Refus de travailler, mouvement anti-travail ou « grande démission ». Ces descriptions rendent compte d’une tendance croissante sur le marché du travail des sociétés occidentales : la décision de millions de travailleurs de quitter leur emploi.

Les chiffres enregistrés par le Bureau des Statistiques du Travail des États-Unis montrent que c’est un phénomène qui prend des proportions massives aux États-Unis. Aux USA, de mai à septembre 2021, un total de 20 millions de travailleurs ont démissionné et quitté leur emploi. En fait, c’est le mois de septembre 2021 qui en compte le plus, avec plus de 4 millions de démissions.

Cette tendance massive aux démissions a commencé à inquiéter le monde de l’entreprise, qui comprend qu’il ne peut plus ignorer le phénomène.

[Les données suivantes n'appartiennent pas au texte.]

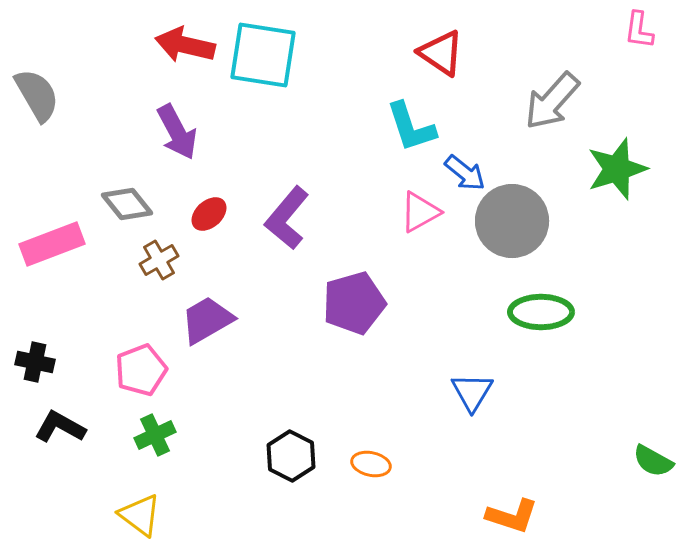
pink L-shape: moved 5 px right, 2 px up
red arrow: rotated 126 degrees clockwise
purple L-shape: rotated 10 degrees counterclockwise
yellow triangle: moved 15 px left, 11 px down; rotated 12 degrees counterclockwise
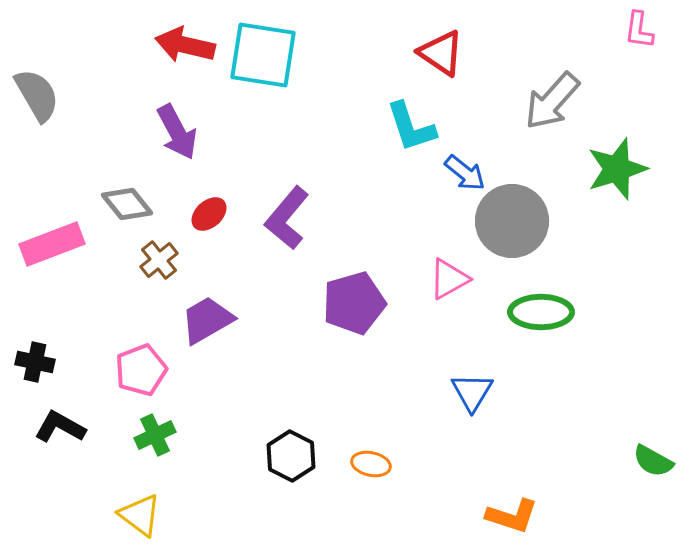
pink triangle: moved 29 px right, 67 px down
brown cross: rotated 9 degrees counterclockwise
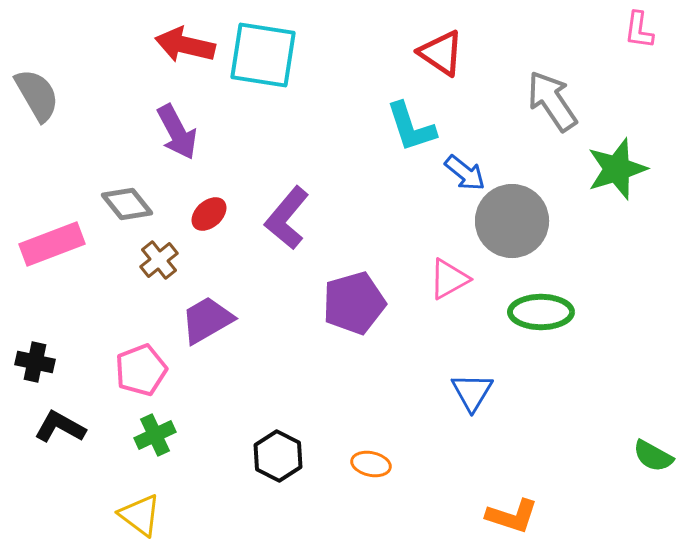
gray arrow: rotated 104 degrees clockwise
black hexagon: moved 13 px left
green semicircle: moved 5 px up
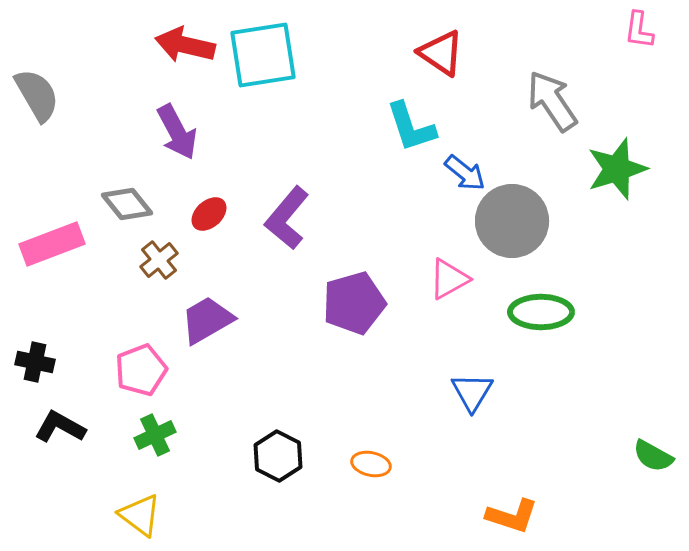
cyan square: rotated 18 degrees counterclockwise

Microsoft enregistre dans une enquête récente (NdT. : novembre 2021) que plus de 40% de la main-d’œuvre mondiale envisage de quitter son emploi dans l’année en cours.

La même enquête évoque « le manque de contact des employeurs avec leurs employés » et « l’épuisement du personnel qui se cache derrière une productivité élevée ».

De même, un article récent publié dans Forbes affirme que la vague de démissions prouve que quelque chose est « pourri » sur le lieu de travail, où des horaires de travail intenses, des salaires insuffisants et des attitudes toxiques ou menaçantes de la part des employeurs poussent de plus en plus d’employés à quitter leur emploi.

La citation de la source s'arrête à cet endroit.